Violet laughed at a story he told of when he was barely eight years old and constantly found himself dragged into playtime with his sisters. “It must really be something to have four sisters,” she said, leaning back on the bench they shared. “And all so far apart in age, too.”
“Sometimes I wonder if my parents planned it that way, or if we were all accidents,” he admitted, which just made her snort. He grinned cheekily and even wiggled his ears for her.
“And? When you go home now? Don’t you have stories from when you went home only last week?”
Rahn paused. “Marigold wanted me to teach her how to play the harp, so I practiced with her a little. She started singing so beautifully.”
His companion sighed. “That sounds nice.

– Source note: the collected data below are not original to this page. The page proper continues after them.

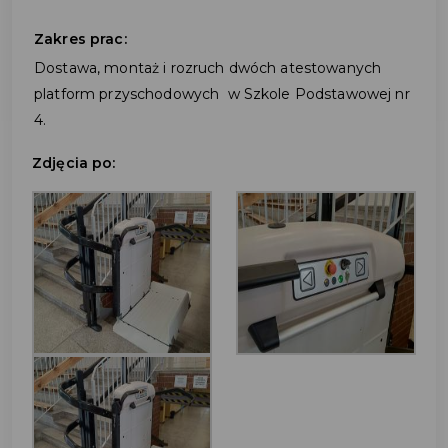
Zakres prac:
Dostawa, montaż i rozruch dwóch atestowanych
platform przyschodowych w Szkole Podstawowej nr
4.
Zdjęcia po: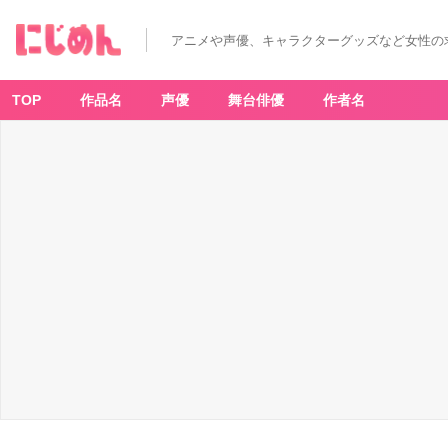
アニメや声優、キャラクターグッズなど女性の
TOP
作品名
声優
舞台俳優
作者名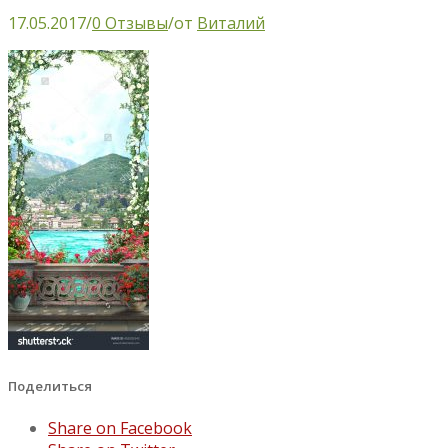
17.05.2017
/
0 Отзывы
/
от
Виталий
Поделиться
Share on Facebook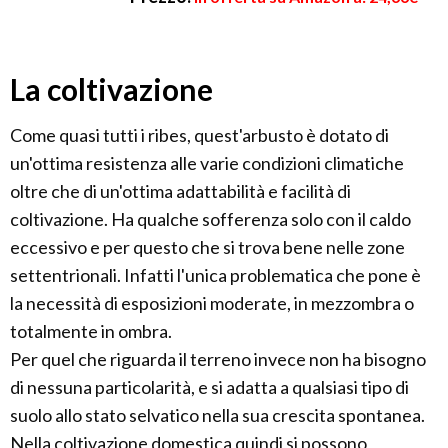
La coltivazione
Come quasi tutti i ribes, quest'arbusto è dotato di
un'ottima resistenza alle varie condizioni climatiche
oltre che di un'ottima adattabilità e facilità di
coltivazione. Ha qualche sofferenza solo con il caldo
eccessivo e per questo che si trova bene nelle zone
settentrionali. Infatti l'unica problematica che pone è
la necessità di esposizioni moderate, in mezzombra o
totalmente in ombra.
Per quel che riguarda il terreno invece non ha bisogno
di nessuna particolarità, e si adatta a qualsiasi tipo di
suolo allo stato selvatico nella sua crescita spontanea.
Nella coltivazione domestica quindi si possono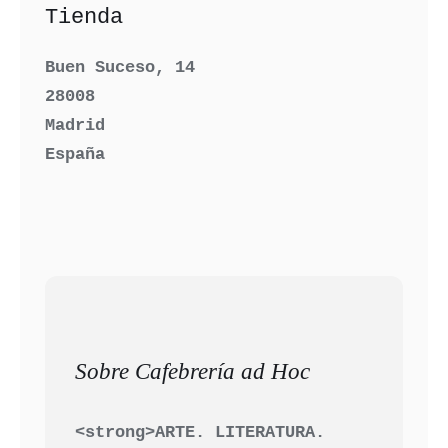
Tienda
Buen Suceso, 14
28008
Madrid
España
Sobre Cafebrería ad Hoc
<strong>ARTE. LITERATURA.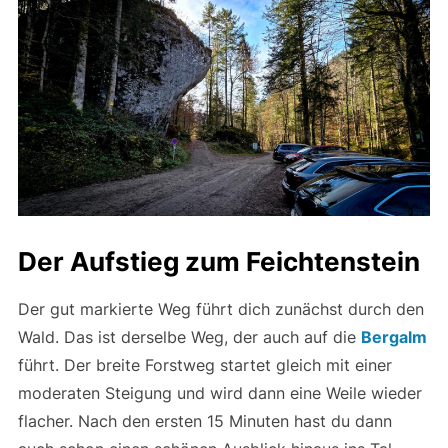
Der Aufstieg zum Feichtenstein
Der gut markierte Weg führt dich zunächst durch den
Wald. Das ist derselbe Weg, der auch auf die
Bergalm
führt. Der breite Forstweg startet gleich mit einer
moderaten Steigung und wird dann eine Weile wieder
flacher. Nach den ersten 15 Minuten hast du dann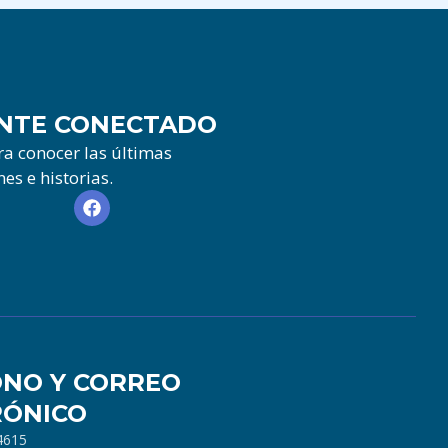
NTE CONECTADO
a conocer las últimas
es e historias.
ONO Y CORREO
RÓNICO
4615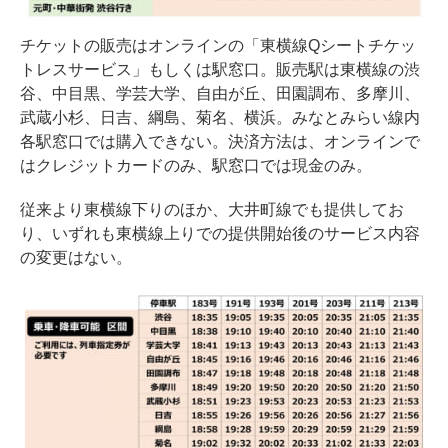
チケットの販売はオンラインの「東横線Qシートチケッ
トレスサービス」もしくは駅窓口。販売駅は東横線の渋
谷、中目黒、学芸大学、自由が丘、田園調布、多摩川、
武蔵小杉、日吉、綱島、菊名、横浜。みなとみらい線内
各駅窓口では購入できない。決済方法は、オンラインで
はクレジットカードのみ、駅窓口では現金のみ。
従来より東横線下りのほか、大井町線でも提供してお
り、いずれも東横線上りでの提供開始後のサービス内容
の変更はない。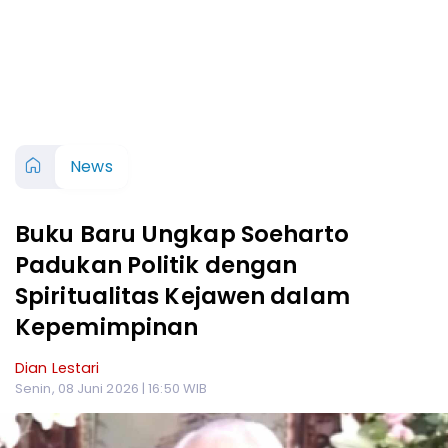
News
Buku Baru Ungkap Soeharto
Padukan Politik dengan
Spiritualitas Kejawen dalam
Kepemimpinan
Dian Lestari
Senin, 08 Juni 2026 | 16:50 WIB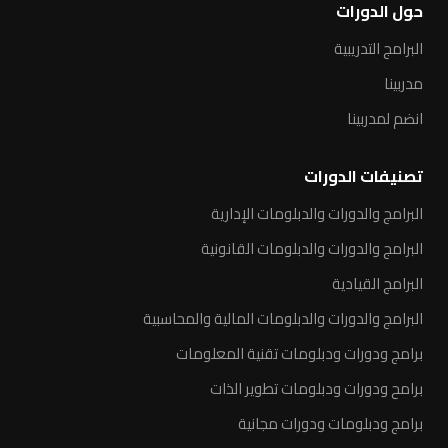
حول الدورات
البرامج التدريبية
مدربينا
انضم لمدربينا
تصنيفات الدورات
البرامج والدورات والدبلومات الإدارية
البرامج والدورات والدبلومات القانونية
البرامج القيادية
البرامج والدورات والدبلومات المالية والمحاسبية
برامج ودورات ودبلومات تقنية المعلومات
برامح ودورات ودبلومات تطوير الذات
برامج ودبلومات ودورات مجانية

It must be wonderful to have a family full of singers like you do.”
He couldn’t admit to her that he was extraordinarily shy and was more likely to listen to his family sing than sing along himself. Sunflower and Daffodil had long since given up on begging him to sing with them, but Aster and Marigold hadn’t yet. He could see the hurt look in their eyes and remembered how Marigold had tried choosing a duet to sing together before he played a different song.
It hit him like lightning that he was cutting himself off from his family. Inadvertently, he was building walls around himself that didn’t have to be there. His sisters just wanted to play with him now that they were all too old for toys and tea parties. “It is nice,” he agreed, his chest aching to go home and finally feel brave enough to sing along. “I’m lucky.” Knowing and understanding were two different things, though, and she was the one who made him see it.
Rahn would have more than enough stories to tell her when he came back.